Entry text tells your visitors what the Dream is about, why they want to stay there, what to do next, how to get there, and any URLs that give further information. The nice thing about entry text is that it can be changed on the fly. So if there's a special event going on, specific instructions can be given right away.
Along with the entry text, signs are useful in informing players what is down which path. Label all of the main areas in your Dream so it will assist in telling the story. Think of clever names for buildings and areas so they will feel like real places and increase the odds of players coming back.
You can also use colored squares across the path, NPCs, or other obvious objects such as signs. However, if it is really important information, have the DS emit it to them no matter where they walk. Not every player will bump a sign.
Teleports can also be used to get players around the map fast. You can use an iconic item such as a boat, portal, or booth for transportation. You can also give a list of teleport commands, which can give more information but are more difficult for the players. DragonSpeak buttons are also often used as teleports around your Dream, but remember to use the tooltips on them, too!
No matter where you send players, they are going to want to get back to where they started from if they get lost. The time honored F3 spots come in handy for this. Pressing F3 or control-U with nothing in your paws will take you back to the main starting spot of most main maps. Pressing multiple times will take you to various places of interest and popularity around the Dreams. This is also a handy teleport system! You could use DS buttons for this as well.
Each Chat area is a little social scene where players can have conversations or roleplay sessions with each other. Remember from earlier how to set scenes and create a stage where everyone can hear everyone else? Well, when dealing with Chat Areas, this is extremely important!
As the Dreamweaver, your job is to facilitate this flow of talk. Whatever your area is; a bar, livingroom, campfire, water hole, etc., be sure to create a cozy, comfortable spot with the props needed to encourage the behaviors you want for the area. It is conducive to chatting if you have something for players to focus on, such as greenery, water, or fire in view of the Chat Area.
Despite the fact that the Dream editor can expand to full screen, the Furcadia view screen has not changed. Use the transparent rectangle viewport in the Dream Editor to set the size of each scene appropriately. You can check this by moving the cursor over each seat and seeing if all other seats in the area are within the rectangle. (Make sure you have the "Furcadia Field of View" turned on in DreamEd.)

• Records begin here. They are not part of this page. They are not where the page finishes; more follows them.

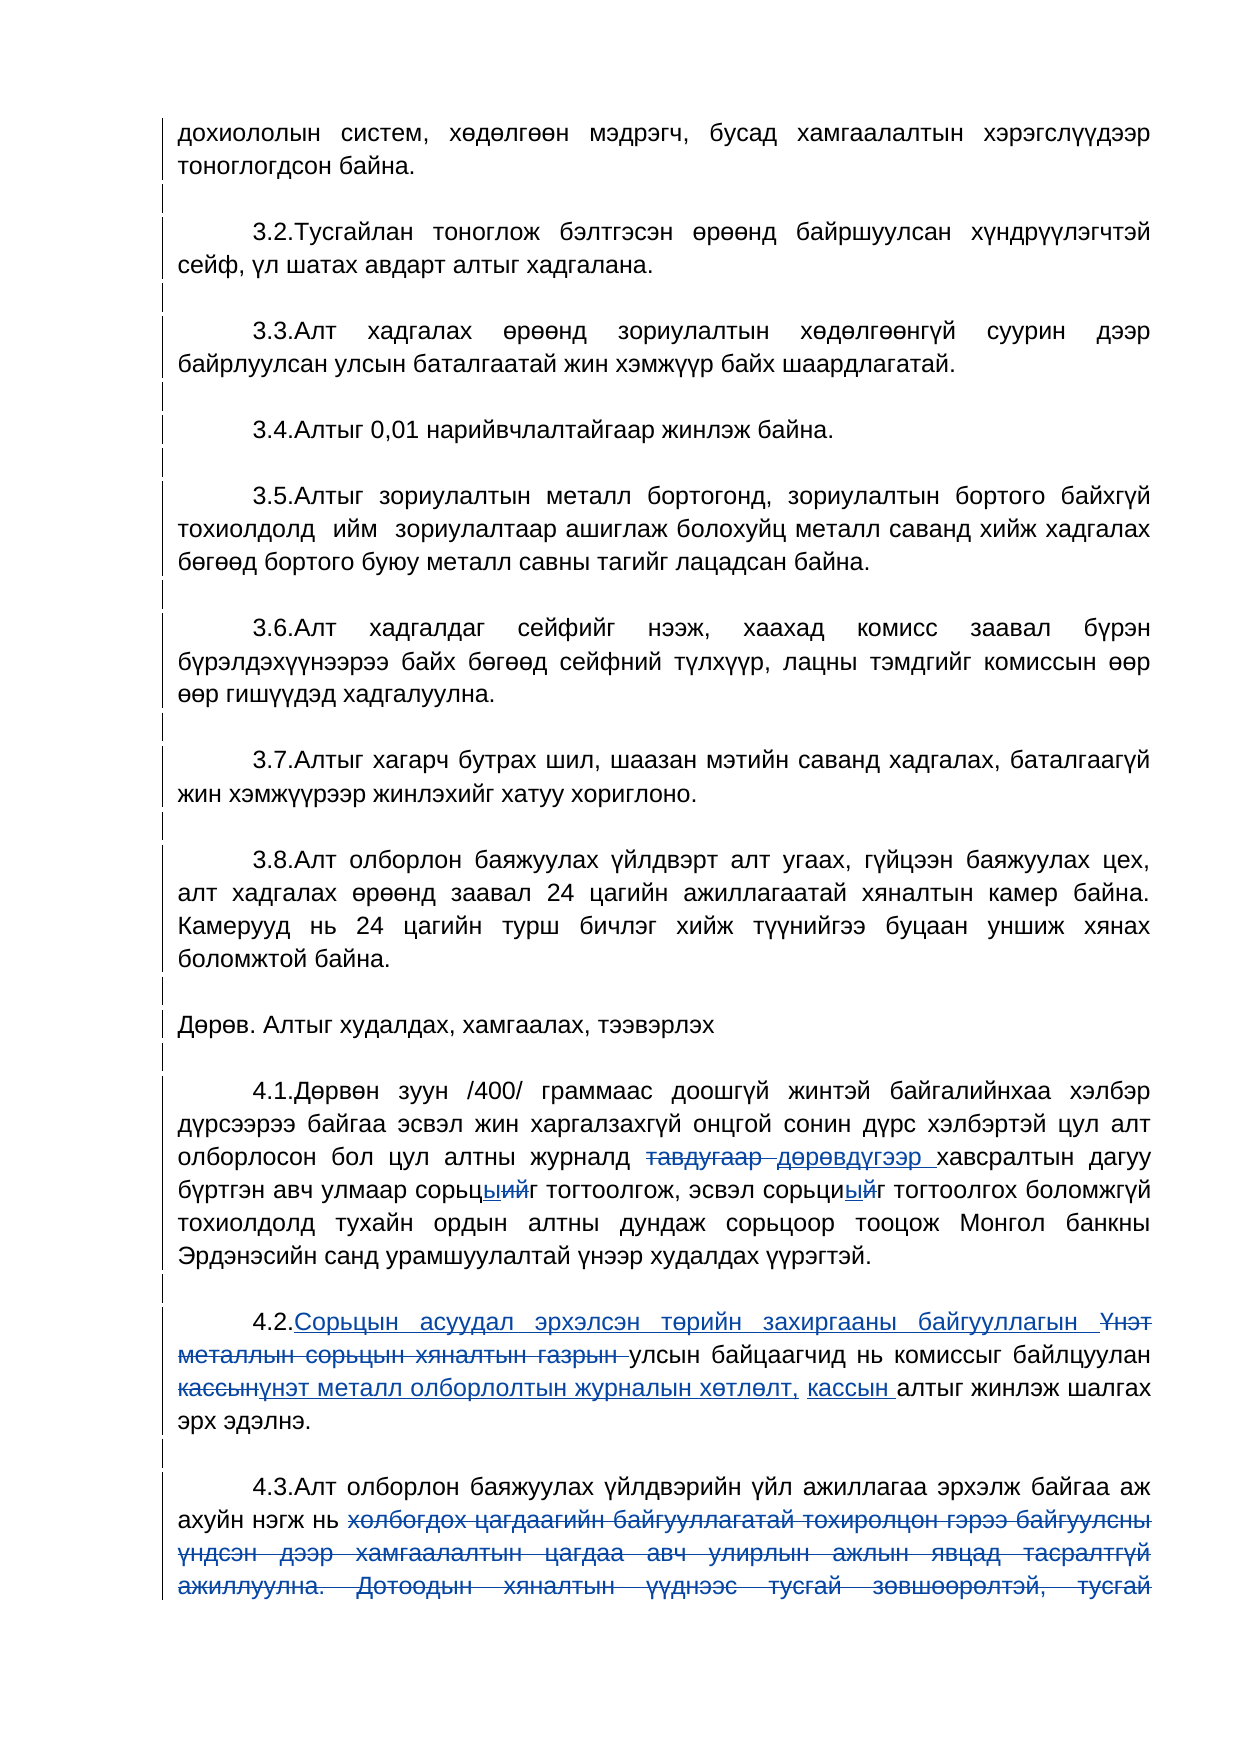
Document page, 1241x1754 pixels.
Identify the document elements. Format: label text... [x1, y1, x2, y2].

text 3.2.Тусгайлан тоноглож бэлтгэсэн өрөөнд байршуулсан хүндрүүлэгчтэй сейф, үл шатах авдарт алтыг хадгалана. [177, 217, 1152, 279]
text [177, 118, 1152, 180]
text Дөрөв. Алтыг худалдах, хамгаалах, тээвэрлэх [177, 1010, 1152, 1038]
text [177, 1472, 1152, 1587]
text 3.3.Алт хадгалах өрөөнд зориулалтын хөдөлгөөнгүй суурин дээр байрлуулсан улсын баталгаатай жин хэмжүүр байх шаардлагатай. [177, 316, 1152, 378]
text 4.1.Дөрвөн зуун /400/ граммаас доошгүй жинтэй байгалийнхаа хэлбэр дүрсээрээ байгаа эсвэл жин харгалзахгүй онцгой сонин дүрс хэлбэртэй цул алт олборлосон бол цул алтны журналд хавсралтын дагуу бүртгэн авч улмаар сорьцг тогтоолгож, эсвэл сорьциг тогтоолгох боломжгүй тохиолдолд тухайн ордын алтны дундаж сорьцоор тооцож Монгол банкны Эрдэнэсийн санд урамшуулалтай үнээр худалдах үүрэгтэй. [177, 1076, 1152, 1269]
text 4.2.улсын байцаагчид нь комиссыг байлцуулан алтыг жинлэж шалгах эрх эдэлнэ. [177, 1307, 1152, 1435]
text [177, 1588, 1152, 1600]
text 3.4.Алтыг 0,01 нарийвчлалтайгаар жинлэж байна. [177, 415, 1152, 444]
text 3.5.Алтыг зориулалтын металл бортогонд, зориулалтын бортого байхгүй тохиолдолд ийм зориулалтаар ашиглаж болохуйц металл саванд хийж хадгалах бөгөөд бортого буюу металл савны тагийг лацадсан байна. [177, 481, 1152, 576]
text 3.8.Алт олборлон баяжуулах үйлдвэрт алт угаах, гүйцээн баяжуулах цех, алт хадгалах өрөөнд заавал 24 цагийн ажиллагаатай хяналтын камер байна. Камерууд нь 24 цагийн турш бичлэг хийж түүнийгээ буцаан уншиж хянах боломжтой байна. [177, 844, 1152, 972]
text 3.6.Алт хадгалдаг сейфийг нээж, хаахад комисс заавал бүрэн бүрэлдэхүүнээрээ байх бөгөөд сейфний түлхүүр, лацны тэмдгийг комиссын өөр өөр гишүүдэд хадгалуулна. [177, 613, 1152, 708]
text 3.7.Алтыг хагарч бутрах шил, шаазан мэтийн саванд хадгалах, баталгаагүй жин хэмжүүрээр жинлэхийг хатуу хориглоно. [177, 746, 1152, 807]
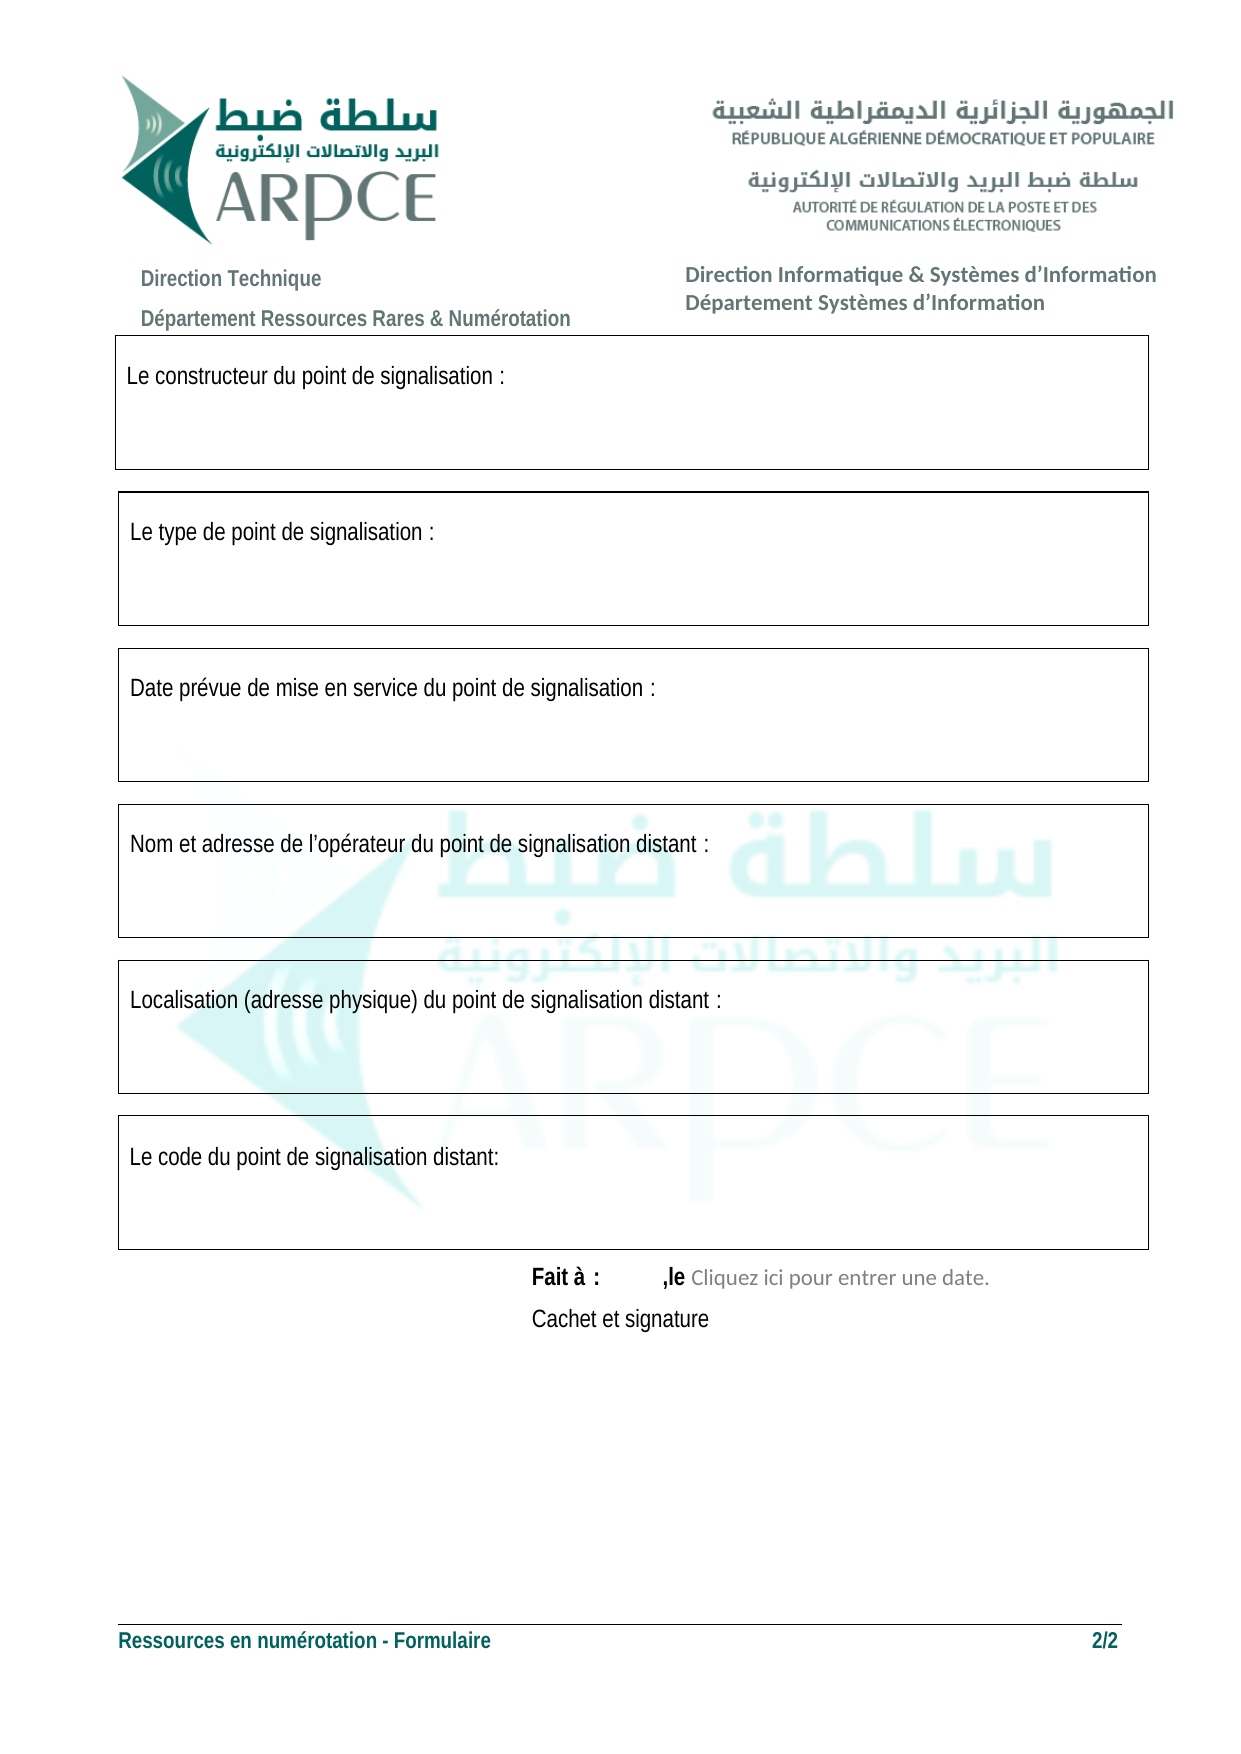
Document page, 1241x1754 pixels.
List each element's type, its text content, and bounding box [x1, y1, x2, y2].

text Cachet et signature [532, 1304, 1122, 1333]
table_header Le code du point de signalisation distant: [119, 1116, 1148, 1249]
picture [118, 73, 1176, 254]
text Fait à : ,le [532, 1262, 1122, 1291]
table_header Nom et adresse de l’opérateur du point de signalisation distant : [119, 805, 1148, 937]
table_header Le constructeur du point de signalisation : [116, 336, 1148, 469]
table_header Le type de point de signalisation : [119, 493, 1148, 625]
table_header Localisation (adresse physique) du point de signalisation distant : [119, 961, 1148, 1093]
table_header Date prévue de mise en service du point de signalisation : [119, 649, 1148, 781]
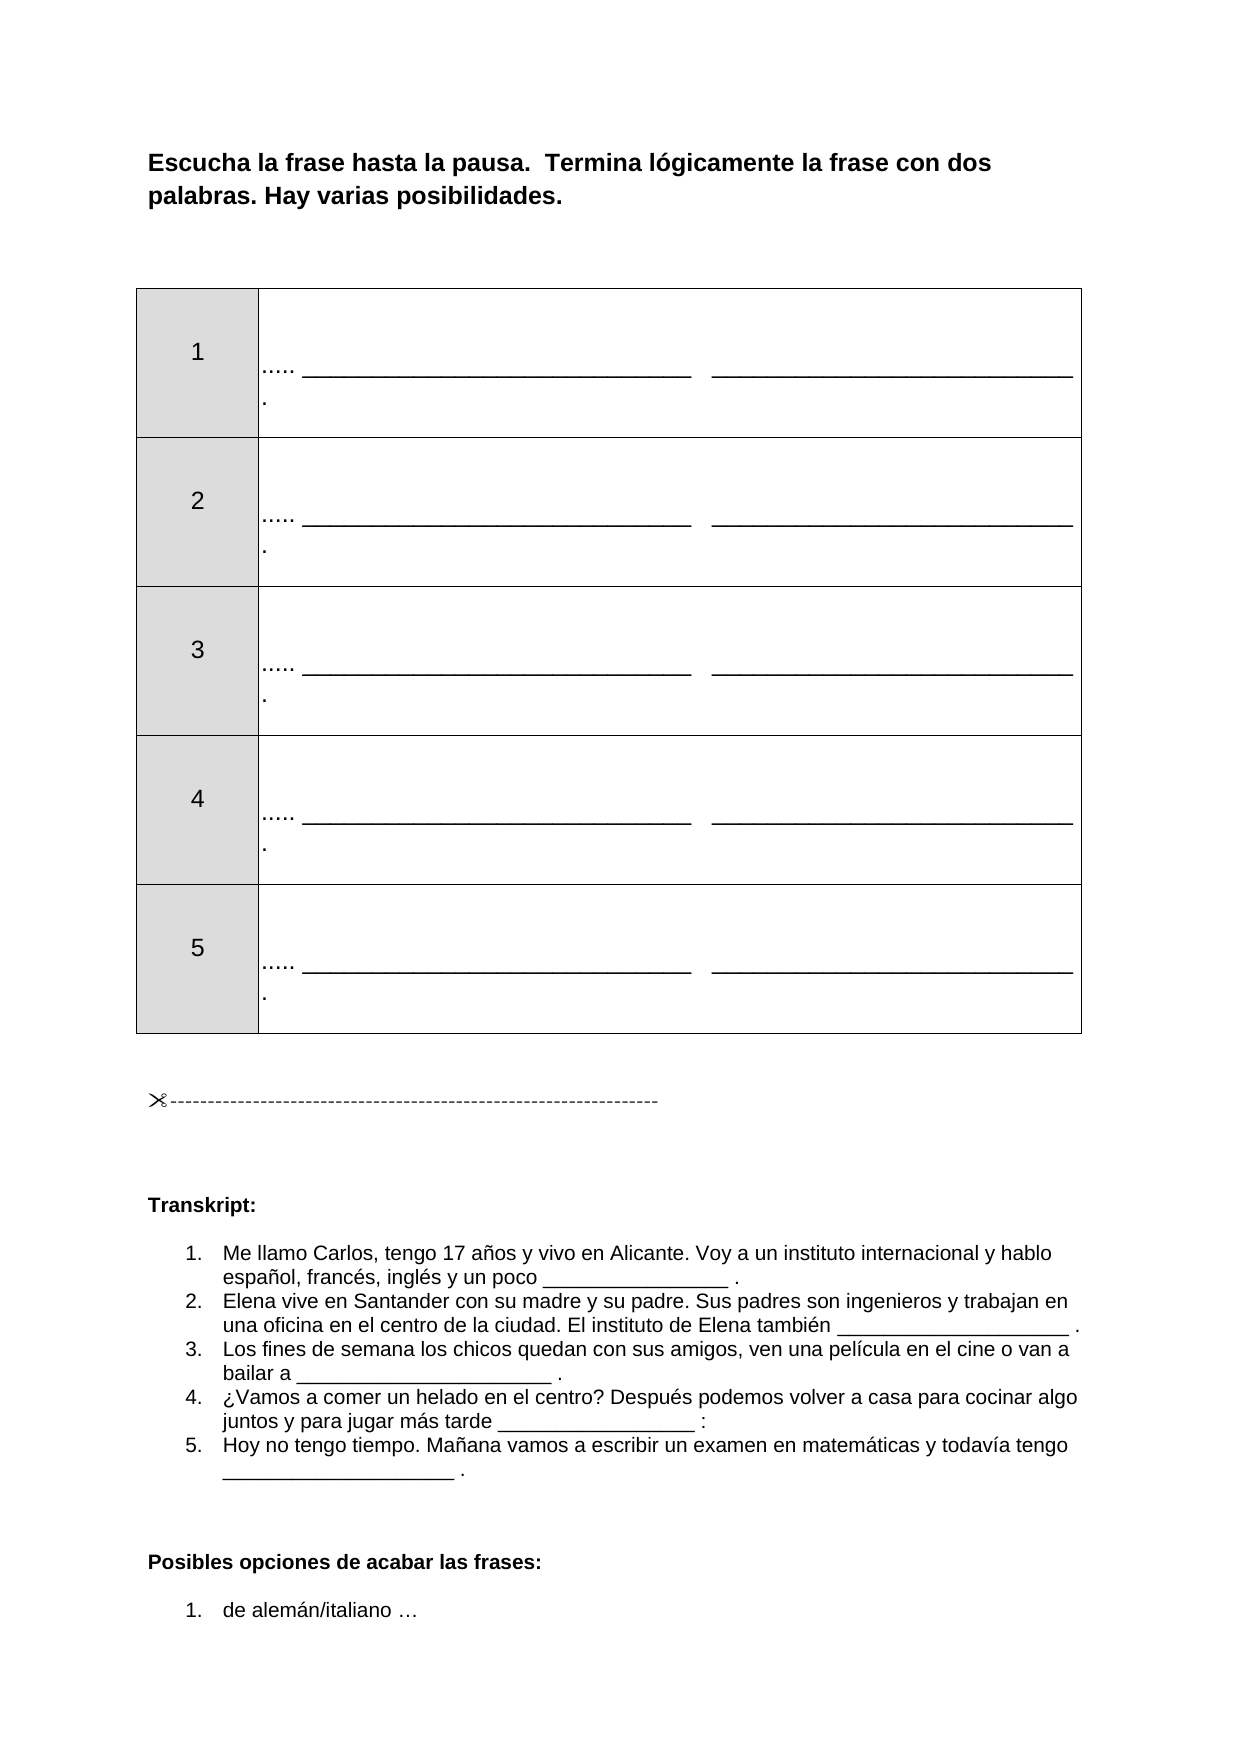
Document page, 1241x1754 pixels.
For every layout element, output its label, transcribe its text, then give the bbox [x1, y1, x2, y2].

table_cell ..... ____________________________ __________________________ . [259, 885, 1081, 1033]
table_header 1 [137, 289, 258, 437]
table_cell ..... ____________________________ __________________________ . [259, 587, 1081, 735]
text Escucha la frase hasta la pausa. Termina lógicamente la frase con dos palabras. Hay varias posibilidades. [148, 148, 1093, 209]
table_cell 2 [137, 438, 258, 586]
table_cell ..... ____________________________ __________________________ . [259, 438, 1081, 586]
list Hoy no tengo tiempo. Mañana vamos a escribir un examen en matemáticas y todavía tengo ____________________ . [185, 1433, 1093, 1481]
text Transkript: [148, 1193, 1093, 1217]
table_cell 5 [137, 885, 258, 1033]
list Los fines de semana los chicos quedan con sus amigos, ven una película en el cine o van a bailar a ______________________ . [185, 1337, 1093, 1385]
list ¿Vamos a comer un helado en el centro? Después podemos volver a casa para cocinar algo juntos y para jugar más tarde _________________ : [185, 1385, 1093, 1433]
text Posibles opciones de acabar las frases: [148, 1550, 1093, 1574]
text ----------------------------------------------------------------- [148, 1088, 1093, 1114]
list Me llamo Carlos, tengo 17 años y vivo en Alicante. Voy a un instituto internacional y hablo español, francés, inglés y un poco ________________ . [185, 1241, 1093, 1289]
table_cell ..... ____________________________ __________________________ . [259, 736, 1081, 884]
table_cell 3 [137, 587, 258, 735]
table_cell 4 [137, 736, 258, 884]
list de alemán/italiano … [185, 1598, 1093, 1622]
table_header ..... ____________________________ __________________________ . [259, 289, 1081, 437]
list Elena vive en Santander con su madre y su padre. Sus padres son ingenieros y trabajan en una oficina en el centro de la ciudad. El instituto de Elena también ____________________ . [185, 1289, 1093, 1337]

While everyone needs to be able to hear everyone else on the screen, you also need to make sure that players don't hear other Chat Areas. Use buffer zones between each chat area so that one area can't hear half of the conversation from another. Measure these out and keep them in mind when making your blueprint. You can see how the chat areas, denoted by red pillows, are separated in this image.
These buffers don't have to be black zones, either. Trees, paths, rivers, hallways, etc. work well as a buffer!
A stage, meeting room, or auditorium only needs those giving the presentation to be seen by everyone watching, so these areas can be bigger than a normal Chat area.
Going back a bit to landing spots, also keep in mind that players don't like to move far from where they land in a Dream. You can increase your Dream population if you have a friendly group of players in a Chat Area near the beginning of the Dream, who welcome players in and make conversation.
Those who visit your Dream are your customers, so help them have a comfortable and positive experience. Having a good layout, well designed scenes, interesting activities, and the information players need to enjoy themselves readily available to them, will help you increase the number of players who visit your Dream. And creating a good story and entertaining these players will make them love the Dream enough to make it their home.